Restorations of Bedouin Orchard Gardens


Many of the centuries-old mountain gardens had become derelict as the Bedouin moved into the towns and communities for work and for access to schools for their children.

Now there is a general desire from the people to restore their gardens, but they cannot do so without assistance in repairing the wells, which are either no longer deep enough or have become damaged so there is not enough water.

Rainfall, which is scarce and vital for the survival of the gardens, has decreased over the last fifteen years as a result of climate change. Preserving it carefully is crucial. With the aid of working groups from the UK, small dams have been constructed in side wadis of the high mountains. These hold back the rainwater and benefit dozens of gardens lying below the dams. This is urgent and vital work.

Many garden owners have come forward requesting assistance for damaged wells. Their gardens are assessed to see if they are suitable for sponsorship and entry into the restoration scheme.

By March 2022, 265 gardens have been restored, 22 small dams built, and a trial of one environmentally friendly pump is underway. Some of the work completed is described in projects listed below.

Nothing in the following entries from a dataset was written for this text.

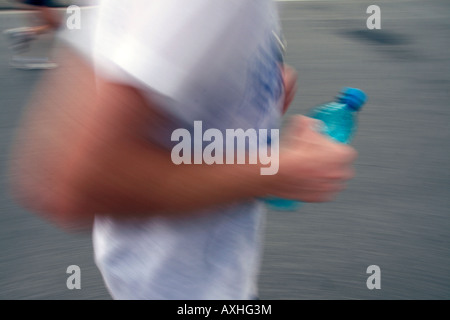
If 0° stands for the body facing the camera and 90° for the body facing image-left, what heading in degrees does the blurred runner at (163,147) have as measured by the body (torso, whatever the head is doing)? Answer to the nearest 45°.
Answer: approximately 270°
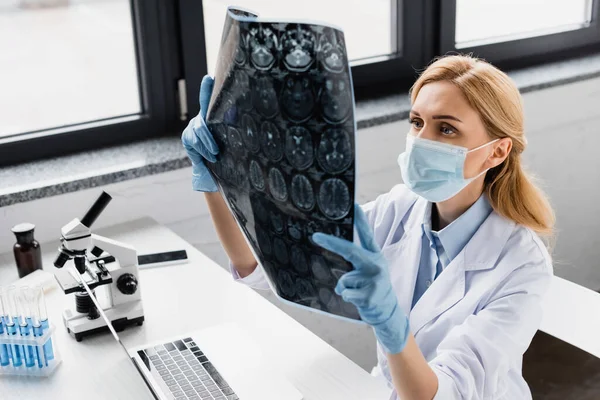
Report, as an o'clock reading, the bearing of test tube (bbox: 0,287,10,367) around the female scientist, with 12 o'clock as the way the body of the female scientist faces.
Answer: The test tube is roughly at 1 o'clock from the female scientist.

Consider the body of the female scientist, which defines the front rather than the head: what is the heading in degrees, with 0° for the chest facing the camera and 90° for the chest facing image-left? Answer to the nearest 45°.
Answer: approximately 45°

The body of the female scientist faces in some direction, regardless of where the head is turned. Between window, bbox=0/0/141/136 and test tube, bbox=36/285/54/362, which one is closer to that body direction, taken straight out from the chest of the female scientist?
the test tube

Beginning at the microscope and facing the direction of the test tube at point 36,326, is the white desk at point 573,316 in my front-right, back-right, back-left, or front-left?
back-left

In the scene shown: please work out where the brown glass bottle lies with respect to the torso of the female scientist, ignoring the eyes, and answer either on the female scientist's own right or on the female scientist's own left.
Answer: on the female scientist's own right

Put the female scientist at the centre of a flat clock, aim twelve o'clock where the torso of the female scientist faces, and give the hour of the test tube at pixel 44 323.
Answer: The test tube is roughly at 1 o'clock from the female scientist.

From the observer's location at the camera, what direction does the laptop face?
facing to the right of the viewer
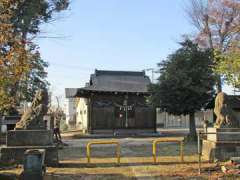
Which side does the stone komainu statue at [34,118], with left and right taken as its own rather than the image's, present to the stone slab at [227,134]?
front

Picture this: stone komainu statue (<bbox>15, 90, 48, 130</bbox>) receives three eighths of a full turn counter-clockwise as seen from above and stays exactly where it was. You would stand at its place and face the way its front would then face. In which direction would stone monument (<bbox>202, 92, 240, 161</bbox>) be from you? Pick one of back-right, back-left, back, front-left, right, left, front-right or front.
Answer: back-right

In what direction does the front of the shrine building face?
toward the camera

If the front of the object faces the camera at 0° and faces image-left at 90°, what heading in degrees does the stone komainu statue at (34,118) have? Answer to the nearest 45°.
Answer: approximately 270°

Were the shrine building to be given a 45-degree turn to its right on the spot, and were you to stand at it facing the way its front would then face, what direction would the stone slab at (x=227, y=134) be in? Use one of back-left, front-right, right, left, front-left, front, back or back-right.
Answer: front-left

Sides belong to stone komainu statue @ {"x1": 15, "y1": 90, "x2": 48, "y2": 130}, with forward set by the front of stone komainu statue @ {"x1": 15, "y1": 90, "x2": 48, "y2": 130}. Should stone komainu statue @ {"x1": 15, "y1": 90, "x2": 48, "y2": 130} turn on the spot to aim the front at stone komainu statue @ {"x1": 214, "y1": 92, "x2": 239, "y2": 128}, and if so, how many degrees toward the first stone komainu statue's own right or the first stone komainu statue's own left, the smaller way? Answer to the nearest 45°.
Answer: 0° — it already faces it

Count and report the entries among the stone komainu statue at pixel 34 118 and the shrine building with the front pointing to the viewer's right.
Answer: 1

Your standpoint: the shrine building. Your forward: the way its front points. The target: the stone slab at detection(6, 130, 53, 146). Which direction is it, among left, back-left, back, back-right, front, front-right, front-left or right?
front

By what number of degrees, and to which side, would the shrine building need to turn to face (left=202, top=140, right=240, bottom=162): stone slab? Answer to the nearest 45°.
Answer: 0° — it already faces it

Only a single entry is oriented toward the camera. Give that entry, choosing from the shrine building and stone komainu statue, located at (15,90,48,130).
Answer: the shrine building

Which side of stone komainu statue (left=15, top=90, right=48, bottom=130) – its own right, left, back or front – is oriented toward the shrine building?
left

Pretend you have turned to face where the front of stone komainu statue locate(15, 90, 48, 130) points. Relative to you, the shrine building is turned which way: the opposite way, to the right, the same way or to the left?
to the right
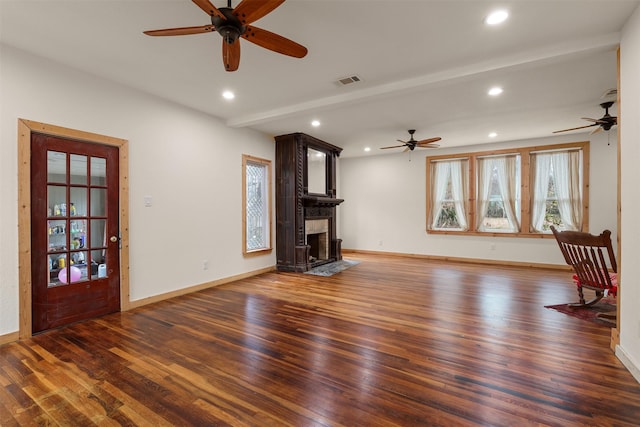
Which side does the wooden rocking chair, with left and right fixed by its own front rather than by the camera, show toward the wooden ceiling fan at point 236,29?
back

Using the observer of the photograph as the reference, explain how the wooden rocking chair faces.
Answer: facing away from the viewer and to the right of the viewer

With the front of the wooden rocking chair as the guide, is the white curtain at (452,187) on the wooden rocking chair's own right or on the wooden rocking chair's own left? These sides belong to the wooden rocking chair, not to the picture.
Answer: on the wooden rocking chair's own left

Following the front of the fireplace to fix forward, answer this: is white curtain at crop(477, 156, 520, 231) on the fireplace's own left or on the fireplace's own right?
on the fireplace's own left

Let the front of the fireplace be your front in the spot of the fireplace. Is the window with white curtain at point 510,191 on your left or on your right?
on your left

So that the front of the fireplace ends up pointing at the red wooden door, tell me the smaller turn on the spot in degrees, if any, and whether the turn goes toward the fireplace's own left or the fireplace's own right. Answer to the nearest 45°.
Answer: approximately 90° to the fireplace's own right

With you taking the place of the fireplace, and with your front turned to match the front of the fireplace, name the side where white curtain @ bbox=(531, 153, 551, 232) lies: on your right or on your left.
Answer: on your left

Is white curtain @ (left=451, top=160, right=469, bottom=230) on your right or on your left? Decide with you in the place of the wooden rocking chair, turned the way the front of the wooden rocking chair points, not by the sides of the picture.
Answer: on your left

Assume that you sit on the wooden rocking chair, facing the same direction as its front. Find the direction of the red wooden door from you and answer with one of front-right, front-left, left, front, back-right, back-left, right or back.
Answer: back

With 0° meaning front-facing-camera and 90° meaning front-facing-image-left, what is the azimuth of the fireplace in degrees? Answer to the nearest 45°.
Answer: approximately 315°
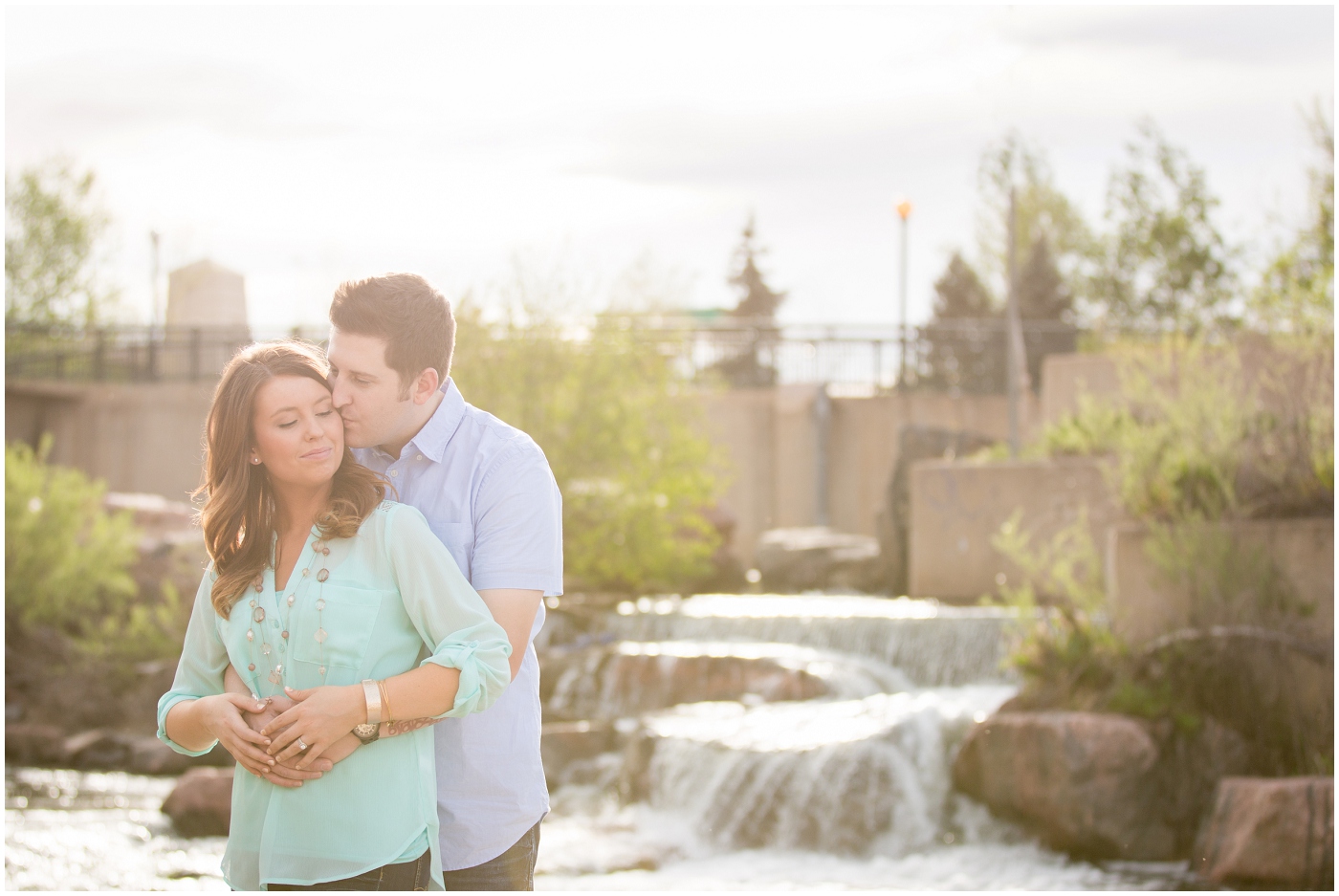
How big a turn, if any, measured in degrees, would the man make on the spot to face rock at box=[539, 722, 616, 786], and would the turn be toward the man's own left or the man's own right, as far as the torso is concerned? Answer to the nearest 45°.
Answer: approximately 135° to the man's own right

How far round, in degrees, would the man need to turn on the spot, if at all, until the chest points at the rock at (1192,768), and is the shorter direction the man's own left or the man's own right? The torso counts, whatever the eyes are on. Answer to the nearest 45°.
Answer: approximately 180°

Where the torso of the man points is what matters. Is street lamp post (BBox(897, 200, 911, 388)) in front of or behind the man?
behind

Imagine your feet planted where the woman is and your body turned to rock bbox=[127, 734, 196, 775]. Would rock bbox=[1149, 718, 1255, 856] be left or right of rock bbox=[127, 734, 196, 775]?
right

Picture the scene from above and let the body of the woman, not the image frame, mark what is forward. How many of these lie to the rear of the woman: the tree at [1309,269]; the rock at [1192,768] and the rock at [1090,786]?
3

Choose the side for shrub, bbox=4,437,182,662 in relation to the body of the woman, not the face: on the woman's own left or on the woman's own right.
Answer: on the woman's own right

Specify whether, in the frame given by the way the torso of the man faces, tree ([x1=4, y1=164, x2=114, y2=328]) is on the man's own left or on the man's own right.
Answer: on the man's own right

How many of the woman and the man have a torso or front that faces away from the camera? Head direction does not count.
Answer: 0

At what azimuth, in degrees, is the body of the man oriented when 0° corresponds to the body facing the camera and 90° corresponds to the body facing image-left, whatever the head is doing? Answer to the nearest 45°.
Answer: approximately 45°

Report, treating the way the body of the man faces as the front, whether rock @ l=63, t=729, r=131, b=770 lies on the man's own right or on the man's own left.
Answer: on the man's own right

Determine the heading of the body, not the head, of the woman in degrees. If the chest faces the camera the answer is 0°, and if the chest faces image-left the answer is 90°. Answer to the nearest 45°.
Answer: approximately 45°

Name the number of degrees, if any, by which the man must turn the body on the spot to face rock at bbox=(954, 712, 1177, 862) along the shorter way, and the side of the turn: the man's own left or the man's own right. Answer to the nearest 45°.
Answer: approximately 180°
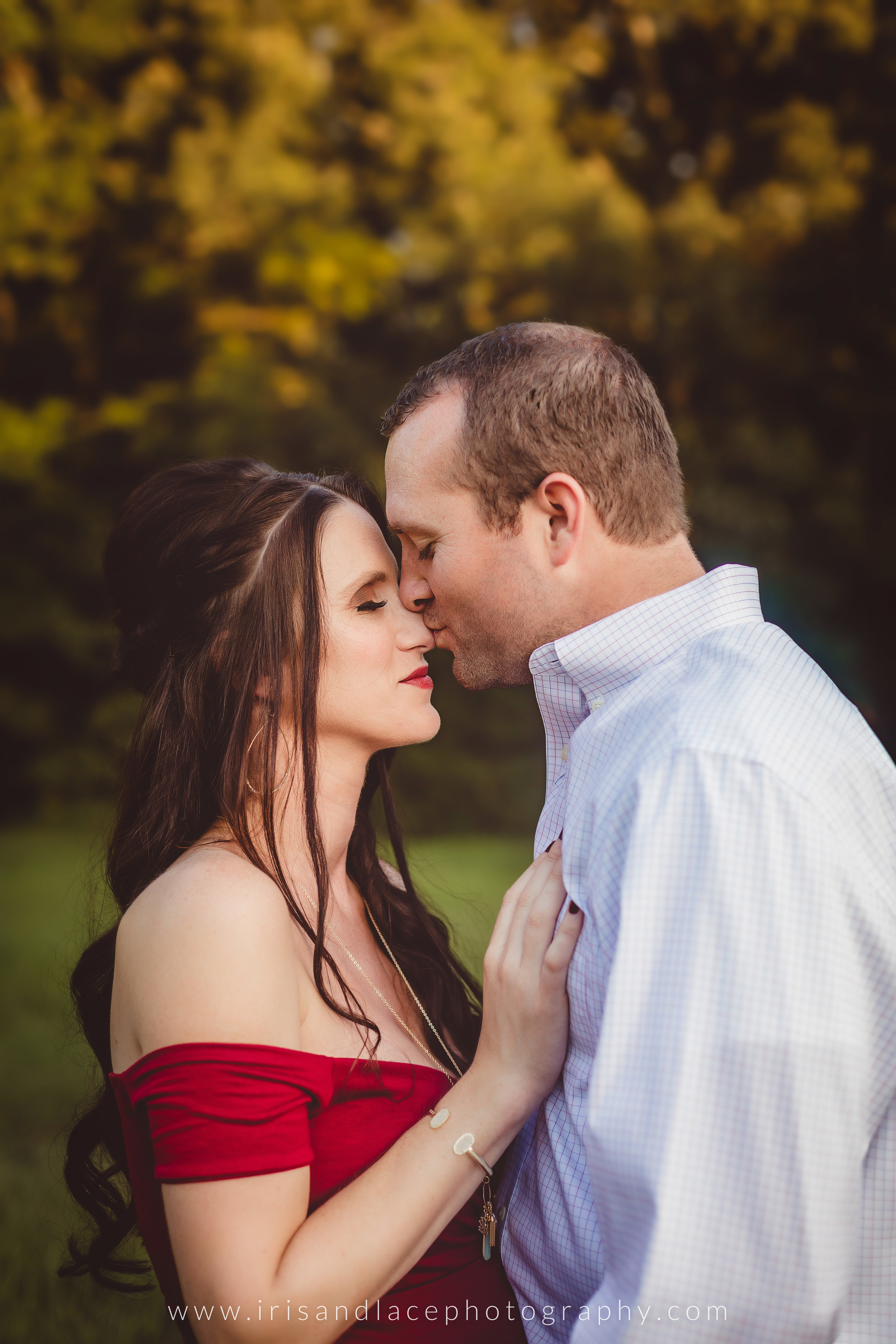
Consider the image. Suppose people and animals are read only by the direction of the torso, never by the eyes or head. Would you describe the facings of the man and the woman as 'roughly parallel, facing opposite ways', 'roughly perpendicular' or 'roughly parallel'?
roughly parallel, facing opposite ways

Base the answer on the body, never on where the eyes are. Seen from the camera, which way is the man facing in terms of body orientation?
to the viewer's left

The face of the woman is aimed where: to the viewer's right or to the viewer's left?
to the viewer's right

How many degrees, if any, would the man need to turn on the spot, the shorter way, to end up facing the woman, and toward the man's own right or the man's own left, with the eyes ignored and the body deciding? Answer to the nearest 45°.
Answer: approximately 45° to the man's own right

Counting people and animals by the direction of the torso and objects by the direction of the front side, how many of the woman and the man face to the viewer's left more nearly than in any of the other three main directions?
1

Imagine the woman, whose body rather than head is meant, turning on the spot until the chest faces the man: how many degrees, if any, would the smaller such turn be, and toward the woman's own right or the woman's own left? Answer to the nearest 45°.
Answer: approximately 45° to the woman's own right

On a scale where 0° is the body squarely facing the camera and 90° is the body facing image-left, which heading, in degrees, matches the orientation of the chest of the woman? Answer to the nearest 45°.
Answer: approximately 270°

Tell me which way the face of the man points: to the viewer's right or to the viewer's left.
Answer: to the viewer's left
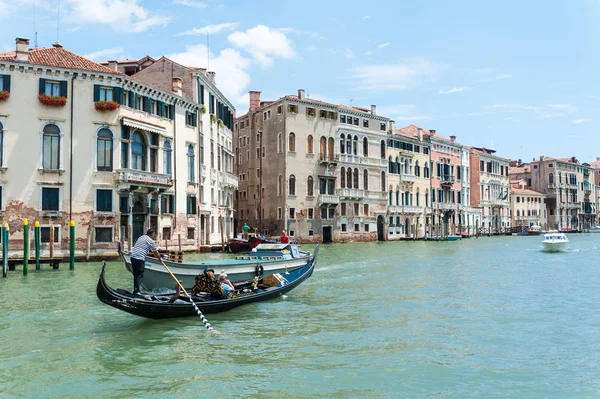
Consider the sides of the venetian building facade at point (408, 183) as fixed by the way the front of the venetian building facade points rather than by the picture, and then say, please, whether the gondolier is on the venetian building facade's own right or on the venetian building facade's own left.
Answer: on the venetian building facade's own right

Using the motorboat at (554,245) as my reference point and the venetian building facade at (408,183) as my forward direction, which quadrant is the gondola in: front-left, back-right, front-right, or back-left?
back-left

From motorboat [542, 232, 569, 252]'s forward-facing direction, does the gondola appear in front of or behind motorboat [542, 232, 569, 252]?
in front

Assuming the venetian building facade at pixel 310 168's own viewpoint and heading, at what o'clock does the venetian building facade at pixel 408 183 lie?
the venetian building facade at pixel 408 183 is roughly at 9 o'clock from the venetian building facade at pixel 310 168.

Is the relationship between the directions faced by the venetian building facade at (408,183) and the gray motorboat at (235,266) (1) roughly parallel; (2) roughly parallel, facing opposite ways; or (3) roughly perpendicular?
roughly perpendicular

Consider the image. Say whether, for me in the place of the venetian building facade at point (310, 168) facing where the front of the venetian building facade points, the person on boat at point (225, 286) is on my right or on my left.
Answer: on my right

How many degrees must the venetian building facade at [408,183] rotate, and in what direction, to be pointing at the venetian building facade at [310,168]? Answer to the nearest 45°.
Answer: approximately 90° to its right
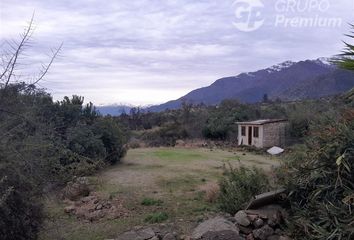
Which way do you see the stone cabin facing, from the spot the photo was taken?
facing the viewer and to the left of the viewer

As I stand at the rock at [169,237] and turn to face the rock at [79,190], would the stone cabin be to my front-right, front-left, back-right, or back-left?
front-right

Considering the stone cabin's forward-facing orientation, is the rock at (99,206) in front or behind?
in front

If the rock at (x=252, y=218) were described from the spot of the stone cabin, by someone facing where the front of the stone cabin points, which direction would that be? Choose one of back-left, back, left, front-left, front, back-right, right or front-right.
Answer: front-left

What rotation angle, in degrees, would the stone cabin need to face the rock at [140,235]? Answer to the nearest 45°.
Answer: approximately 45° to its left

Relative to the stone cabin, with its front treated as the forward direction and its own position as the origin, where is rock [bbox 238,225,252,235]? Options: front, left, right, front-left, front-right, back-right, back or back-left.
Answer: front-left

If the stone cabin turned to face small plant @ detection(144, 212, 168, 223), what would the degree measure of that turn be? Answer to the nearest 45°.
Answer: approximately 45° to its left

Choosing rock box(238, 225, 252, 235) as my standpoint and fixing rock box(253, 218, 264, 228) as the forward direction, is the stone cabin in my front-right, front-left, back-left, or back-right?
front-left

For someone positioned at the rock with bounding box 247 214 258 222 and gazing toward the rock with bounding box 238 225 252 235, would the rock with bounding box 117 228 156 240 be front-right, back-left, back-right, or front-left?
front-right

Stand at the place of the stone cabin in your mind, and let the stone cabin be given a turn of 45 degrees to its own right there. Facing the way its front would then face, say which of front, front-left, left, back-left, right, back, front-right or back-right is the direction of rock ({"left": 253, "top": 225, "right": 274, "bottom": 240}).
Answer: left

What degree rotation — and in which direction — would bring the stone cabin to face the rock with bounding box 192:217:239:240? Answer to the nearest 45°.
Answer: approximately 45° to its left

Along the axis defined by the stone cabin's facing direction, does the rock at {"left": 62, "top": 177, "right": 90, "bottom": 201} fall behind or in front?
in front
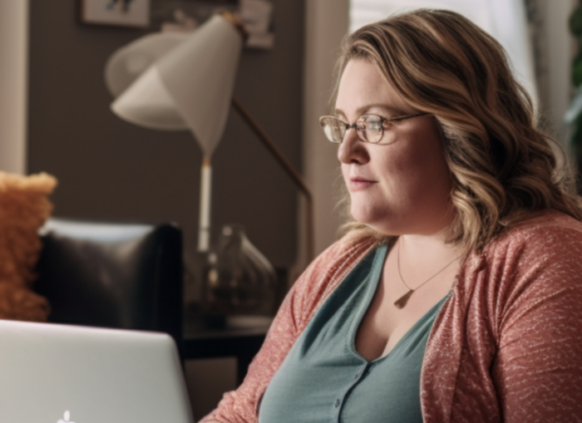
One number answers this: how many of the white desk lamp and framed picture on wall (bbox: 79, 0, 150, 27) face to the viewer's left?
1

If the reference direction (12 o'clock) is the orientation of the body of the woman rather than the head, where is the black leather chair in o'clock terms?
The black leather chair is roughly at 3 o'clock from the woman.

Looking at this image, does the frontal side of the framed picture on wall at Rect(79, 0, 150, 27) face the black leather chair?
yes

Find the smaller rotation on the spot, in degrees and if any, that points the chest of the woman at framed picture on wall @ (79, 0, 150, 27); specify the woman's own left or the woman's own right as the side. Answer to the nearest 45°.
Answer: approximately 90° to the woman's own right

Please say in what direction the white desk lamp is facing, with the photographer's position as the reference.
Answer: facing to the left of the viewer

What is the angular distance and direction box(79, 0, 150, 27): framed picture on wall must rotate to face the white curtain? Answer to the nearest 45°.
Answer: approximately 90° to its left

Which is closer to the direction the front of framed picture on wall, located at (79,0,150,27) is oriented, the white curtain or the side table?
the side table

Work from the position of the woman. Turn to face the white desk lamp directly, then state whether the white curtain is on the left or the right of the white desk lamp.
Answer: right

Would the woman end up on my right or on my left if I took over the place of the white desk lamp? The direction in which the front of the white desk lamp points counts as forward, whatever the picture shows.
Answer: on my left

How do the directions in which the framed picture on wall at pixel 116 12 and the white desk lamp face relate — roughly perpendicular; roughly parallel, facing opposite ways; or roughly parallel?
roughly perpendicular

The assistance this project offers has been received with great enthusiasm by both garden owners and sponsors from the UK. Thanks to these sponsors, the garden owners who have previously been unable to save their trees can now water them again and can tend their gardens with renewed vigour. They can grow food for their families and sell produce for a good income to support their families financially. Some private sponsors have come to visit the garden they have sponsored and meet the owner. They receive periodic reports about  the family and their garden.


To encourage the Jebelia and Oulat Sayeed Bedouin to increase garden production for sale and for food.

To encourage sustainable development around the gardens.

To encourage eco-tourism.


The extended family of each garden owner and Bedouin employed in the herb and fruit drying centres.

Project Work

The project to provide water to gardens has three pillars. Firstly, the main form of assistance, is given to selected garden owners in repairing their wells. Secondly, once or twice a year, working groups from UK help garden owners to build a small dam, which allows stored flood water to penetrate to the water table. Thirdly, a new project to provide clean free energy to pump water may be introduced in the form of a solar powered pump.